#1, Une ferme en Alentejo

Une vingtaine de travailleurs et une demi-douzaine de bénévoles d’un peu partout : Portugal, Espagne, Allemagne, USA. (France donc aussi.) C’était une ambiance de vie collective assez proche de celle que je connaissais des chantiers et des vacances en groupe. Bref, rien à voir avec la Slovénie, mais pourquoi faudrait-il comparer ?

Je suis pas en grand kiff sur les vaches (j’en ai peut-être parlé dans l’article sur le mois de juillet) mais certaines races de vaches sont jolies quand même. Celle-ci, si j’étais un graveur égyptien, je lui tirerais le portrait direct, tactac sur mon petit bas-relief en grès, merci mademoiselle.

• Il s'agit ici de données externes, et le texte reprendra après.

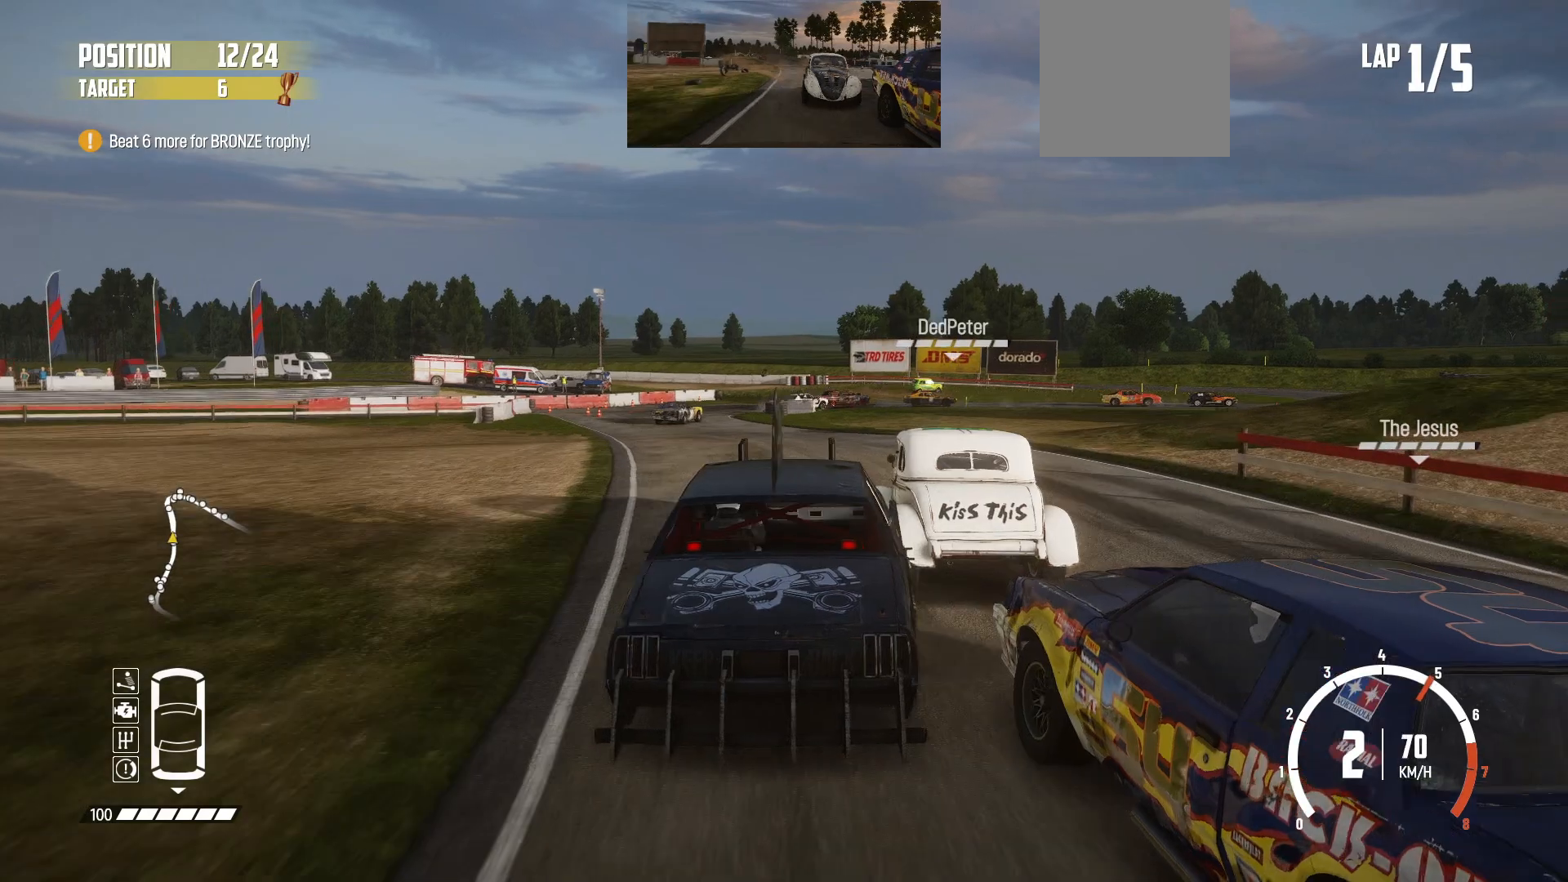
{"buttons": ["R2"], "left_stick": "right", "events": [[433, "left_stick", "right"]]}
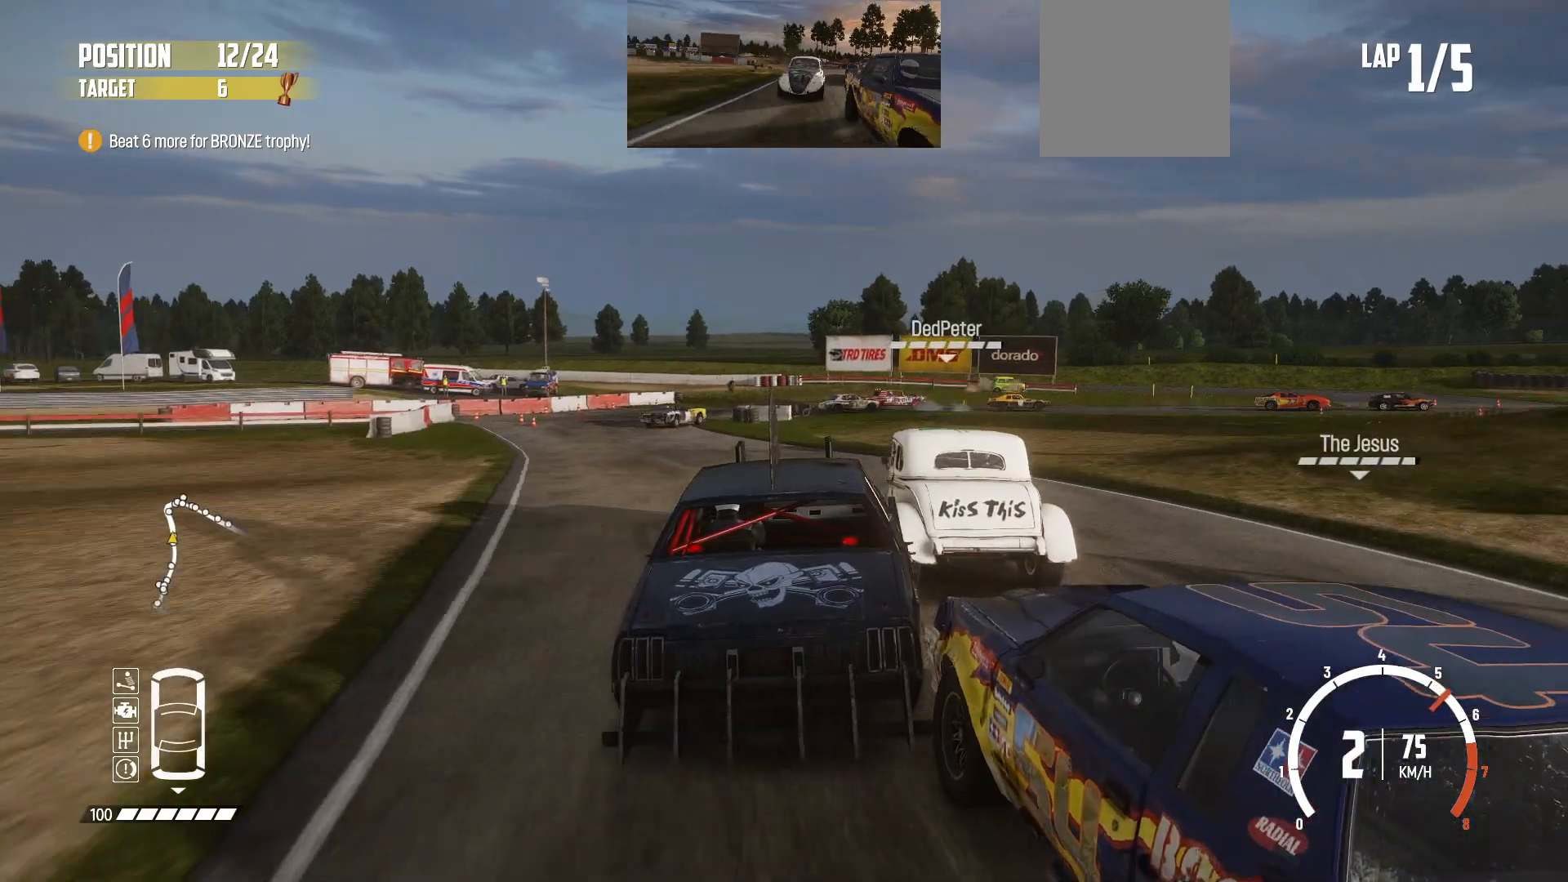
{"buttons": ["R2"], "left_stick": "center", "events": [[183, "left_stick", "center"]]}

Ouais, environ 950 dindes quand je suis arrivé là-bas. Je dis bien « quand je suis arrivé », parce qu’un virus avait commencé à sévir dans leurs enclos et on ramassait entre vingt et trente cadavres de dindes tous les jours, aux quatre coins des enclos.

Comme le type de la vidéo. Ooh noon, six dindes mortes de plus (seis mais perus mortos…)… En même temps c’est pas toujours facile à dire, parce que mêmes vivantes elles n’ont pas vraiment de lueur d’intelligence dans le regard. Mais mortes elles sont à l’écart, raides et la plume terne. Enfin, de tous les animaux de la ferme, c’est pour moi celui où on peut se dire que Dieu n’existe pas, ou alors qu’il planchait sur son La dinde – premier jet quand il a entendu Plus belle la vie commencer et qu’il a rejoint la télé en se disant avec beaucoup de mauvaise foi qu’il avait fini son taf.

Donc il y avait aussi 300 cochons et les cochons c’est un animal avec lequel j’ai un peu de mal parce qu’il me donne l’impression que rien ne le distraira, ne serait-ce qu’une seconde, de son désir de nourriture, et que si vous vous trouvez entre lui et ce qu’il conçoit comme nourriture (ce qui représente un éventail de choses assez large) il se dira peut-être « Mais ne peut-on pas considérer cet individu comme nourriture ? ». Bref, cet animal ne m’inspire pas confiance. C’est dommage, j’aimerais un jour pouvoir dépasser cette méfiance (enfin c’est pas non plus une priorité brulante).

Je vous raconterai dans mon bilan de l’été une dernière anecdote sur les cochons de Freixo do Meio d’ailleurs. Sur un cochon mort. Une sale histoire.

Si vous aviez du mal à vous représenter le paysage typique en Alentejo, c’est celui-ci.

Donc j’y suis resté une semaine et puis j’ai appris que la date des vendanges avait été avancée et j’ai fait mon sac.